The 34 persons gathered with Bloomberg have each created a video detailing the impact of gun violence on themselves after either surviving a shooting or losing a loved one because of such violence.
Chris Foye, who lost his son Chris after he was killed in Harlem by a stray bullet in 2009, stood near Bloomberg holding a T-shirt with a picture of his son on the front. Near them stood Lori Haas, whose daughter was shot and injured during the 2007 shootings at Virginia Tech, and Nardyne Jeffries, whose daughter Brishell was killed after attending a funeral of a gun violence victim.
Pam Simon, 65, a community outreach organizer for Rep. Gabrielle Giffords, was shot last year when a gunman opened fire into a crowd at an event.
"We need to reach out to our members of Congress and say we've had it—enough of partisan politics," said Simon after the press conference.
"One of the things people often forget is the long-term effect it has on people; your physical and your emotional energy." said Simon. "So this is not being shot and recovering, or losing somebody and recovering. There really is no recovering."
Simon's friend Roxanna Green, 47, lost her daughter to gun violence.
They both traveled to Washington, D.C., recently and met with staff from several legislators' offices.
"We were met with a very mixed reaction," said Simon. "In many cases they're very supportive, but feel that they're politically locked."
There are many gun shows in Tucson and people can purchase them there without undergoing a background check, said Simon, one of the loopholes the mayor's coalition wants changed.
Campaigning for Regulations
Bloomberg, who is known for spending $600 million of his own money toward anti-smoking initiatives, reiterated on Monday that he couldn't name an exact figure of what he would spend to counter the National Rifle Association, a pro-gun rights organization.
"When I care about something, I care about something," he said on NBC's "Meet the Press."
"I have no idea [how much I am going to spend], but I'm going to do what I think is appropriate and impact the dialogue," he said. Bloomberg endorsed President Barack Obama in part because of his perception of where Obama stood on gun control.
Asked whether mental health and education should be addressed instead of just focusing on gun control, Bloomberg said yes.
"But those are just ways to avoid the basic issue—it is guns on the streets in the hands of people who federal law says shouldn't have them that is killing our people," he said. "Long-term solutions are nice, they are necessary, and we shouldn't walk away from them, but we have to protect each other today."
Mental Health America said guns and gun violence are major public health problems. "We need to desperately enact sound public policy that seriously addresses gun control and limits the number of available firearms in this country."
President Obama in his address in Newtown on Sunday said things need to change.
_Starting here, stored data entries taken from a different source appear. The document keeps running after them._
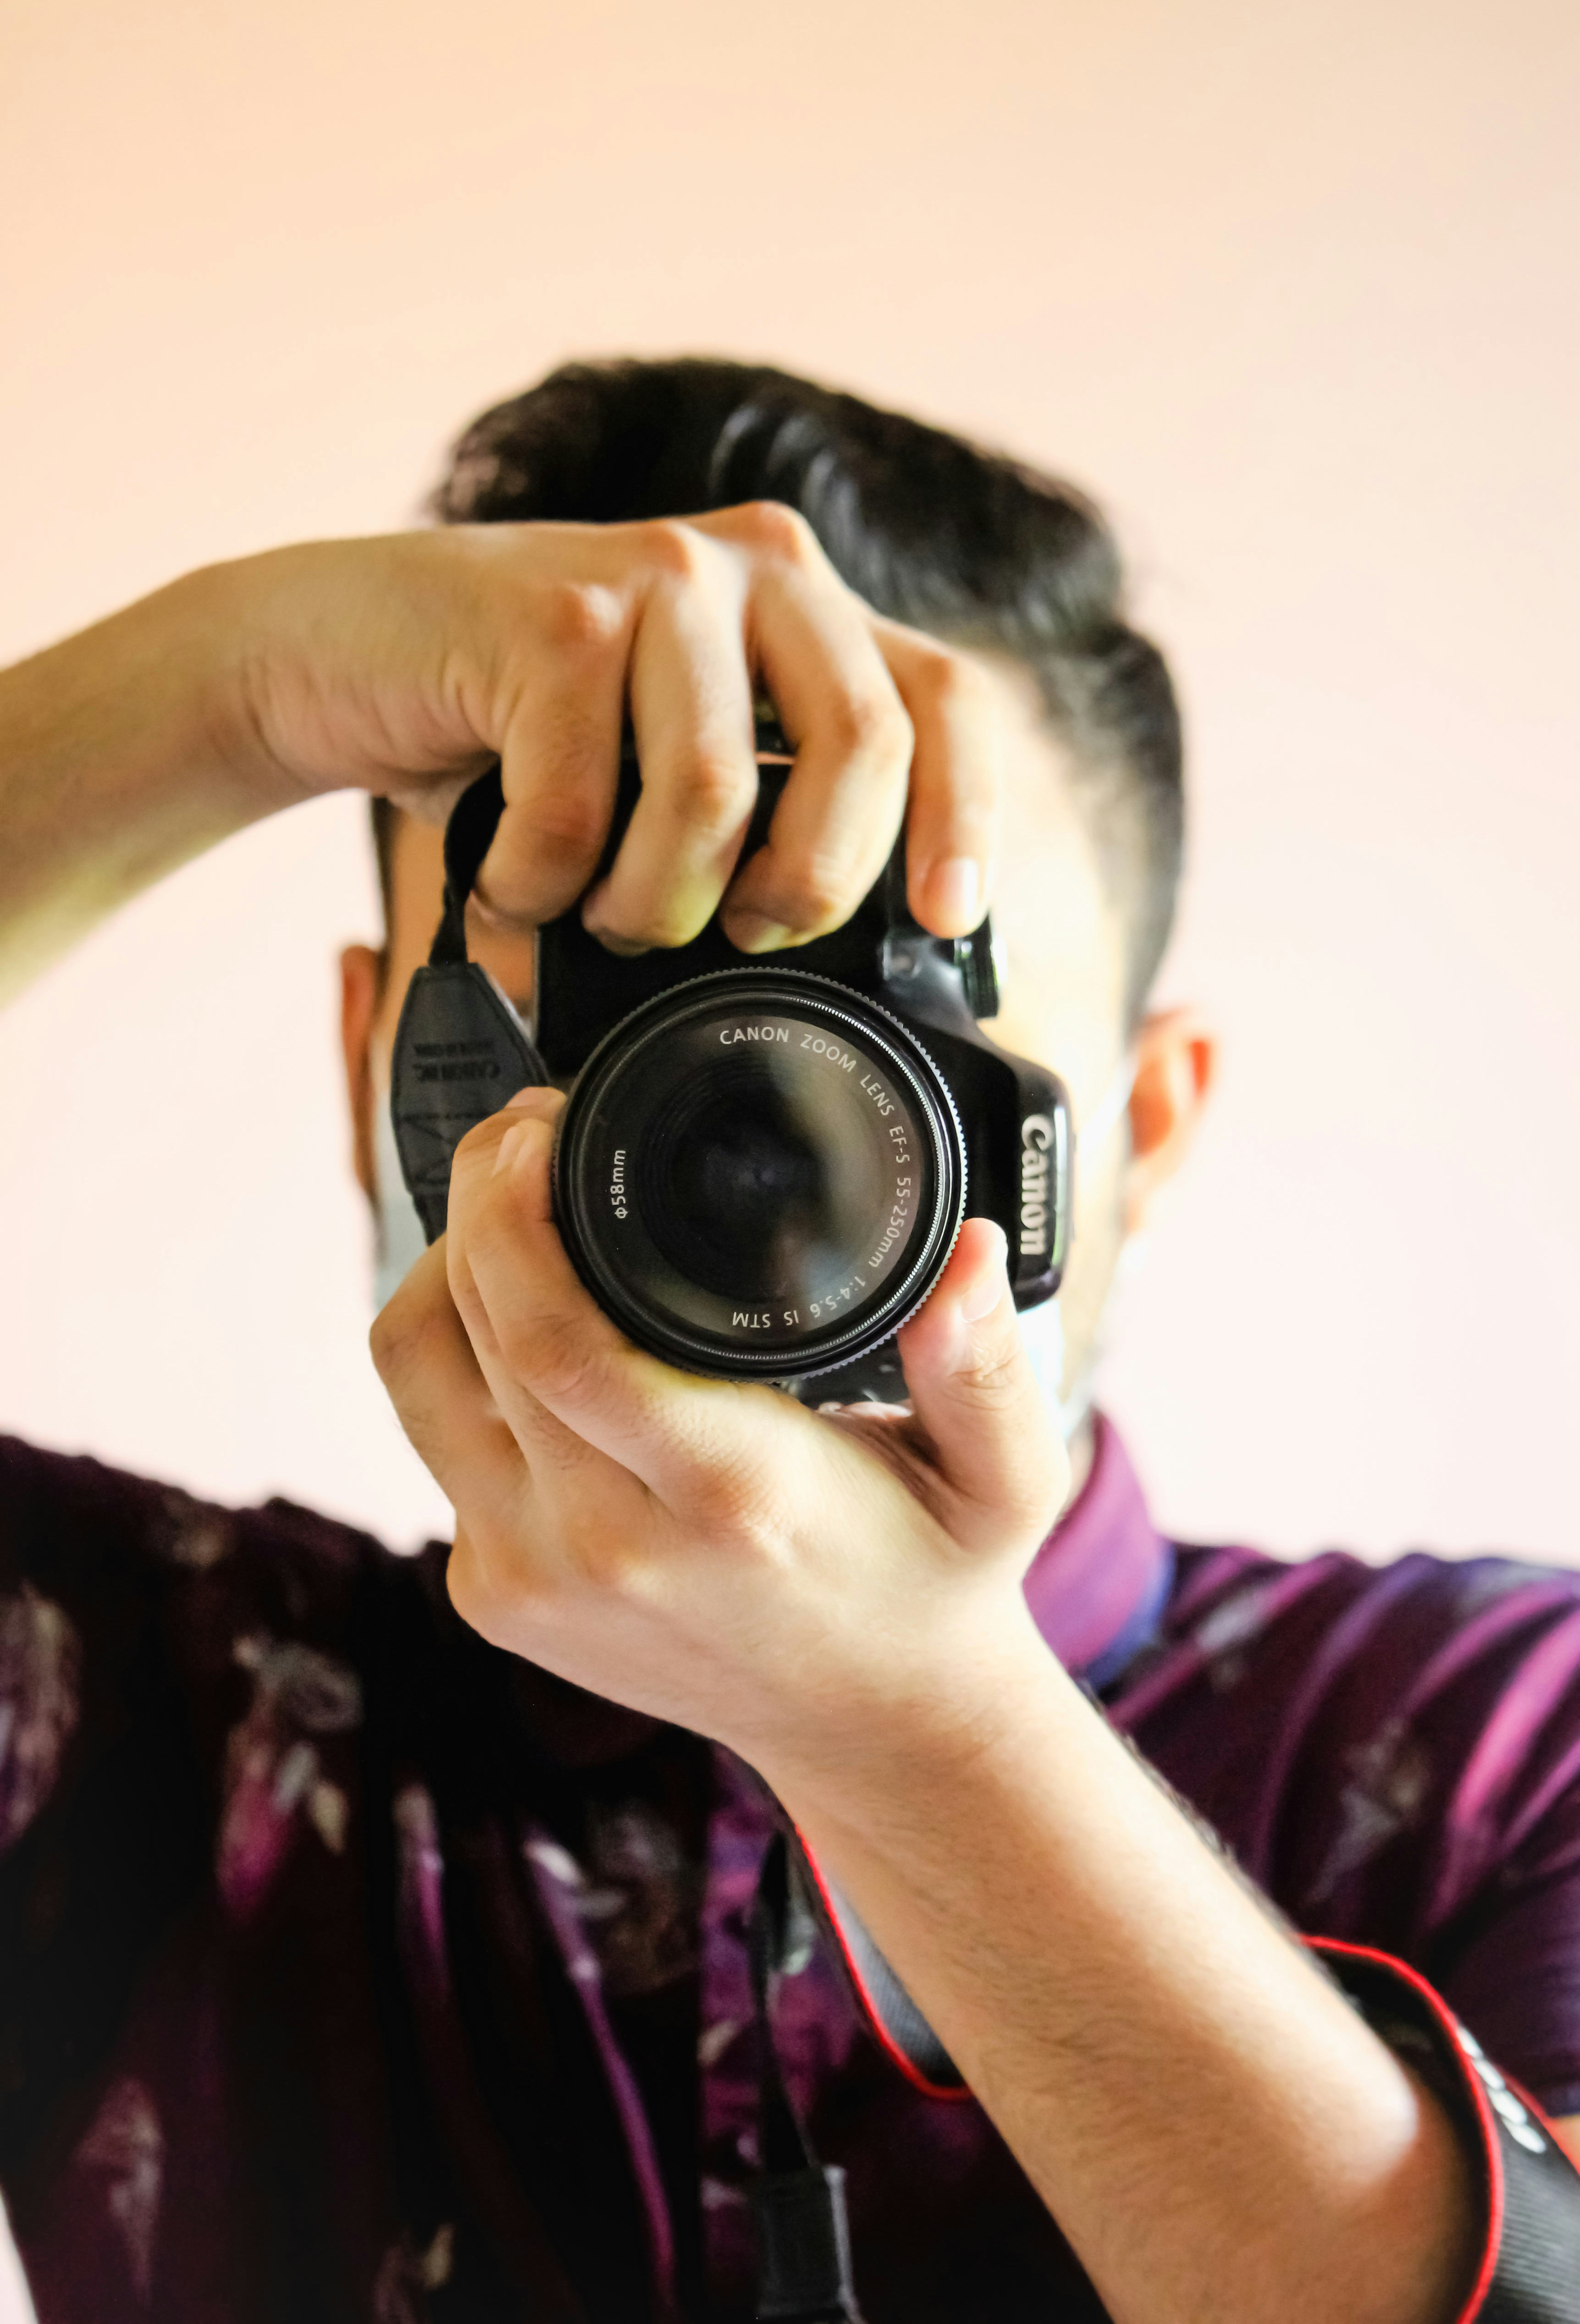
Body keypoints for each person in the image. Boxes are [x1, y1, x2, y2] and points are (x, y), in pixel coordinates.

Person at [0, 358, 1577, 2324]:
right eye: (605, 1007)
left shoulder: (1514, 1743)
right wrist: (221, 688)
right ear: (370, 1066)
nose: (735, 1125)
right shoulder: (128, 1705)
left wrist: (933, 1740)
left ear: (1138, 1129)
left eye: (895, 1028)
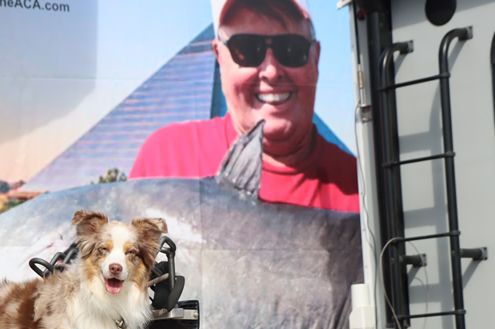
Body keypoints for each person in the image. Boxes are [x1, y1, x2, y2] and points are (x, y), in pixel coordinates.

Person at [129, 0, 358, 213]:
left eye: (291, 49)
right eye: (247, 49)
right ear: (219, 57)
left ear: (315, 58)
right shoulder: (162, 162)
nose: (271, 71)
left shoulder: (367, 193)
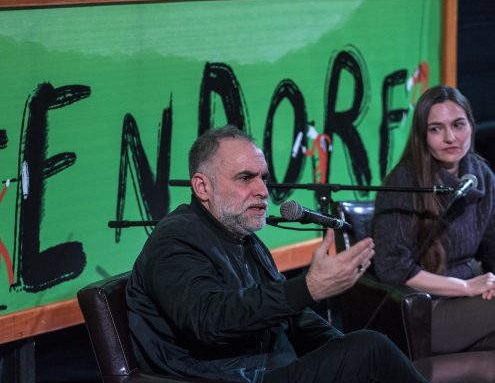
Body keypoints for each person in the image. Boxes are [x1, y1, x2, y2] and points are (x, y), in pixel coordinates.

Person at [126, 125, 427, 383]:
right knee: (371, 349)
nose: (263, 190)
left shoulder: (244, 238)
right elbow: (208, 320)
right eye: (245, 178)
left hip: (270, 371)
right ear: (202, 187)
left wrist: (340, 350)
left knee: (363, 352)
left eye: (263, 178)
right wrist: (308, 288)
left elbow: (292, 319)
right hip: (225, 378)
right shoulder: (174, 239)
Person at [372, 85, 495, 354]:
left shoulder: (481, 174)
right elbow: (391, 266)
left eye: (458, 125)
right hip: (425, 311)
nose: (450, 137)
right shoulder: (405, 181)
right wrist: (465, 287)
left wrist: (490, 285)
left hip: (474, 301)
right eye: (436, 129)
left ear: (472, 126)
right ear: (422, 136)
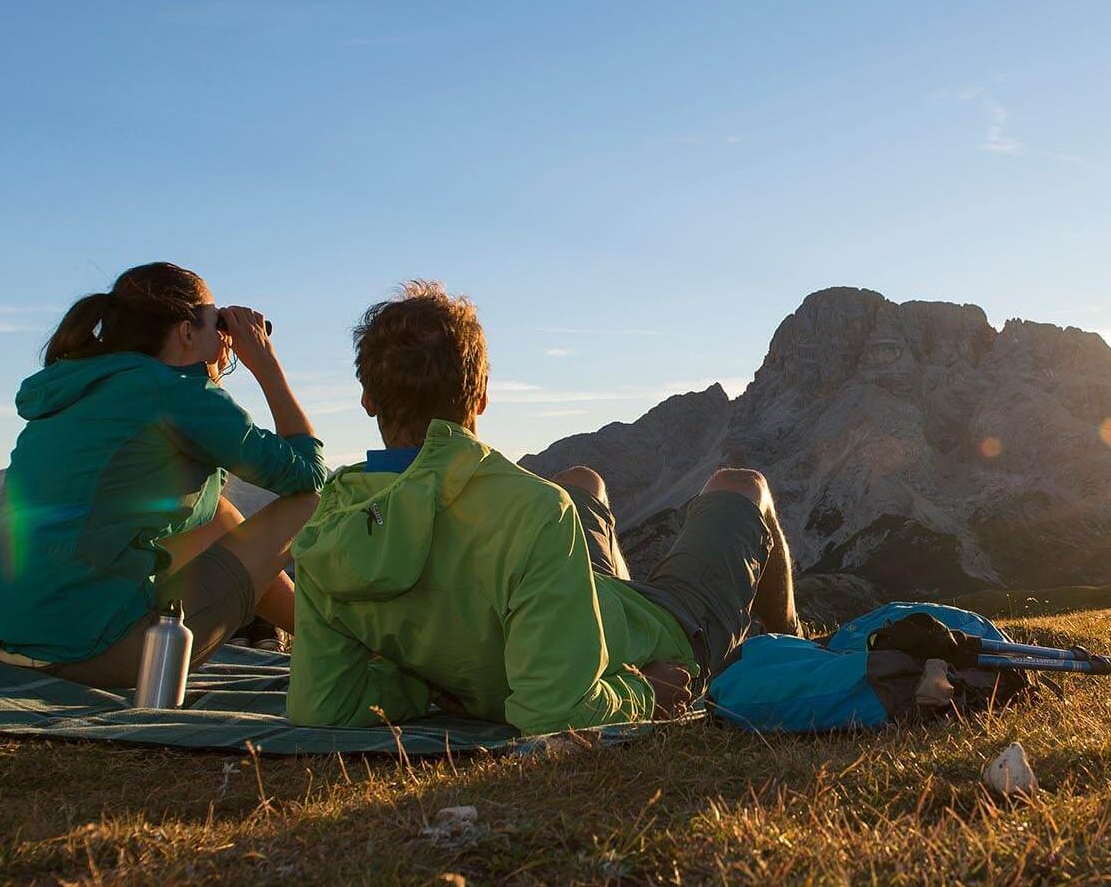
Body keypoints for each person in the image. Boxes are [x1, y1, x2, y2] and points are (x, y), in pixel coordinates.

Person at [286, 281, 801, 735]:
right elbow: (555, 713)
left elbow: (325, 706)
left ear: (368, 401)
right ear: (481, 396)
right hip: (663, 637)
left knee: (584, 481)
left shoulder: (329, 528)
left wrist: (434, 690)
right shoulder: (533, 509)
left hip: (564, 614)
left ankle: (613, 604)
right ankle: (793, 641)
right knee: (742, 484)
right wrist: (647, 694)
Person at [0, 262, 326, 687]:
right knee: (307, 504)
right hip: (94, 652)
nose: (225, 331)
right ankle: (338, 639)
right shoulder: (173, 391)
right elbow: (307, 475)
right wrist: (265, 364)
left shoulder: (84, 383)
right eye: (216, 318)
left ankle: (323, 638)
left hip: (9, 643)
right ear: (186, 332)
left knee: (218, 515)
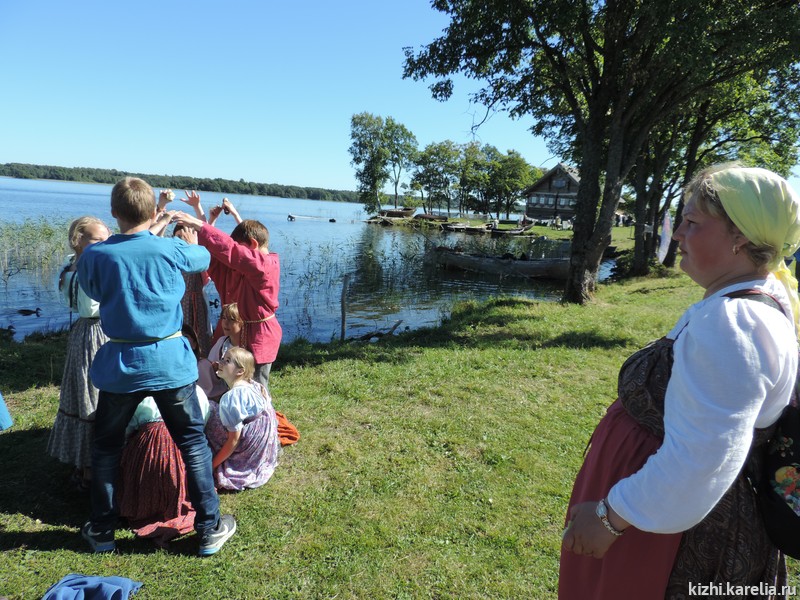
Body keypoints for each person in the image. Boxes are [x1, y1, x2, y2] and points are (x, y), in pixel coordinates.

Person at [560, 164, 800, 599]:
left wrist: (610, 516)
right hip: (663, 517)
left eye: (692, 222)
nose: (678, 235)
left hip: (674, 539)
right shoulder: (744, 301)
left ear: (740, 237)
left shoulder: (735, 323)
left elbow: (703, 459)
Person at [76, 176, 235, 556]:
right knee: (192, 443)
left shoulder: (96, 255)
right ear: (151, 212)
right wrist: (193, 234)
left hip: (122, 366)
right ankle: (209, 527)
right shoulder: (169, 249)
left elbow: (93, 290)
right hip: (169, 363)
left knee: (106, 447)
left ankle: (102, 530)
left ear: (114, 212)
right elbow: (202, 258)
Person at [174, 196, 281, 391]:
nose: (238, 256)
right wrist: (195, 245)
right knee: (226, 385)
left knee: (255, 388)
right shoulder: (235, 271)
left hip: (259, 340)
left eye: (242, 249)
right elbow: (215, 257)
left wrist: (200, 225)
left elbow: (232, 251)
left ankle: (257, 411)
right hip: (231, 337)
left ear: (253, 245)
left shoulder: (267, 265)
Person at [46, 216, 110, 491]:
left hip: (83, 331)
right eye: (97, 239)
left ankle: (83, 463)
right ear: (78, 240)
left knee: (83, 390)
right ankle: (90, 468)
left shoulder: (69, 264)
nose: (104, 243)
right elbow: (92, 306)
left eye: (107, 238)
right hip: (97, 331)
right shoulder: (88, 267)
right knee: (92, 394)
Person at [117, 387, 210, 547]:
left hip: (148, 449)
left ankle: (144, 503)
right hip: (183, 443)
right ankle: (177, 500)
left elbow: (127, 427)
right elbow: (202, 423)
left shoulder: (140, 392)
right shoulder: (195, 391)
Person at [205, 346, 279, 491]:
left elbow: (234, 440)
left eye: (227, 361)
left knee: (210, 409)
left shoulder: (232, 397)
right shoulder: (254, 385)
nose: (220, 362)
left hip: (248, 448)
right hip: (263, 446)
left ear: (240, 371)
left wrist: (212, 465)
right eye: (222, 358)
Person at [198, 302, 243, 401]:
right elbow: (209, 365)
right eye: (224, 318)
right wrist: (215, 366)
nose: (226, 323)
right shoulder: (222, 342)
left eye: (231, 320)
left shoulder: (244, 347)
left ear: (241, 322)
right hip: (220, 386)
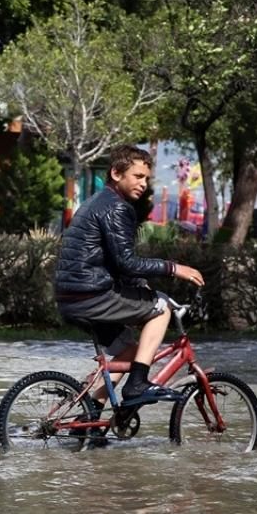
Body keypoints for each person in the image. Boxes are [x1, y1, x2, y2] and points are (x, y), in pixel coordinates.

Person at [55, 145, 205, 409]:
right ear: (116, 173)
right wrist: (174, 268)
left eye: (146, 178)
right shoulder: (117, 207)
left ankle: (90, 417)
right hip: (92, 295)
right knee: (161, 308)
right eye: (137, 176)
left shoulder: (97, 201)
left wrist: (137, 284)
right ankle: (137, 385)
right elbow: (126, 261)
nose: (144, 184)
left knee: (129, 352)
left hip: (72, 296)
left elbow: (113, 261)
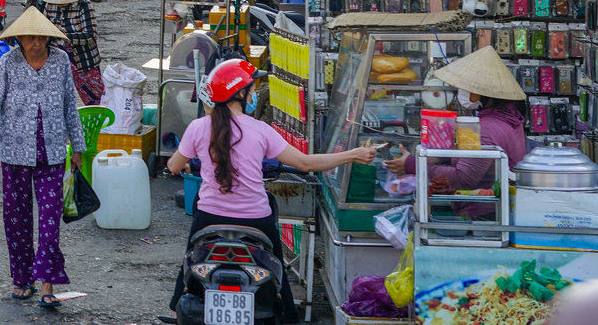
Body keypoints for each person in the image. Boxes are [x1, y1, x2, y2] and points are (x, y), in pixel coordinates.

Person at [168, 59, 377, 323]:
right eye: (253, 90)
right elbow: (305, 162)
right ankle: (287, 315)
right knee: (276, 267)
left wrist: (183, 161)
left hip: (209, 217)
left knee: (190, 259)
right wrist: (353, 155)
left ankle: (177, 309)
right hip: (256, 219)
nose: (255, 95)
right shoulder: (261, 130)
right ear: (241, 94)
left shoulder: (198, 127)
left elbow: (174, 166)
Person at [0, 7, 87, 309]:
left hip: (51, 154)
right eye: (30, 38)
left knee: (50, 222)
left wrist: (78, 147)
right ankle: (22, 279)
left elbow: (69, 106)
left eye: (41, 37)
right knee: (17, 221)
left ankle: (48, 283)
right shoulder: (7, 63)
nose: (36, 43)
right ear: (20, 39)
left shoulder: (61, 61)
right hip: (14, 153)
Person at [383, 47, 526, 217]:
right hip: (491, 211)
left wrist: (412, 164)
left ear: (481, 93)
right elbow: (477, 159)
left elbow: (464, 178)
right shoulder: (507, 119)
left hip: (483, 216)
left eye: (466, 88)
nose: (461, 93)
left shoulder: (487, 128)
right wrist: (441, 156)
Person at [39, 0, 102, 105]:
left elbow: (91, 35)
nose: (59, 2)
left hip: (82, 59)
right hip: (56, 59)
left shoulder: (84, 5)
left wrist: (65, 36)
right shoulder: (50, 5)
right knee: (54, 99)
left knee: (96, 98)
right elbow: (44, 29)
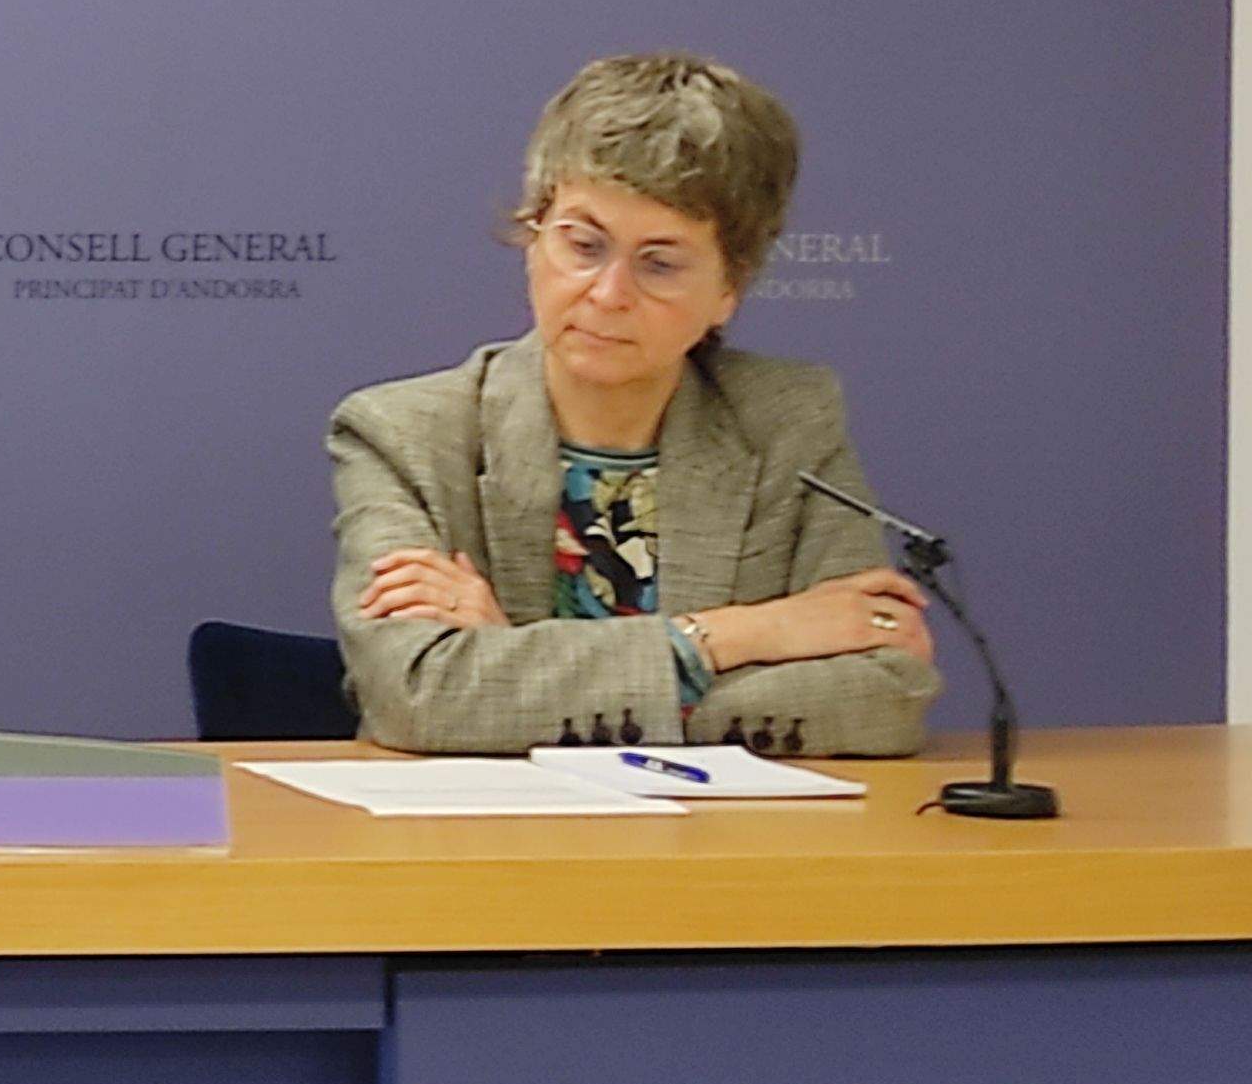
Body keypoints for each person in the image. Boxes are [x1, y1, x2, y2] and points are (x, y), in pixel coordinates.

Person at [324, 54, 939, 756]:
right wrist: (747, 634)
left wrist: (513, 673)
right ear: (532, 236)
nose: (609, 292)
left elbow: (885, 699)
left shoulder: (788, 423)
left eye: (659, 263)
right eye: (582, 245)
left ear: (729, 288)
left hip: (721, 855)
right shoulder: (404, 435)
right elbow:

But more than laws need to change, Obama said.
"No single law—no set of laws—can eliminate evil from the world, or prevent every senseless act of violence in our society," he said, according to a transcript. "But that can't be an excuse for inaction."
"In the coming weeks, I will use whatever power this office holds to engage my fellow citizens—from law enforcement to mental health professionals to parents and educators—in an effort aimed at preventing more tragedies like this," the president said. "Because what choice do we have? We can't accept events like this as routine."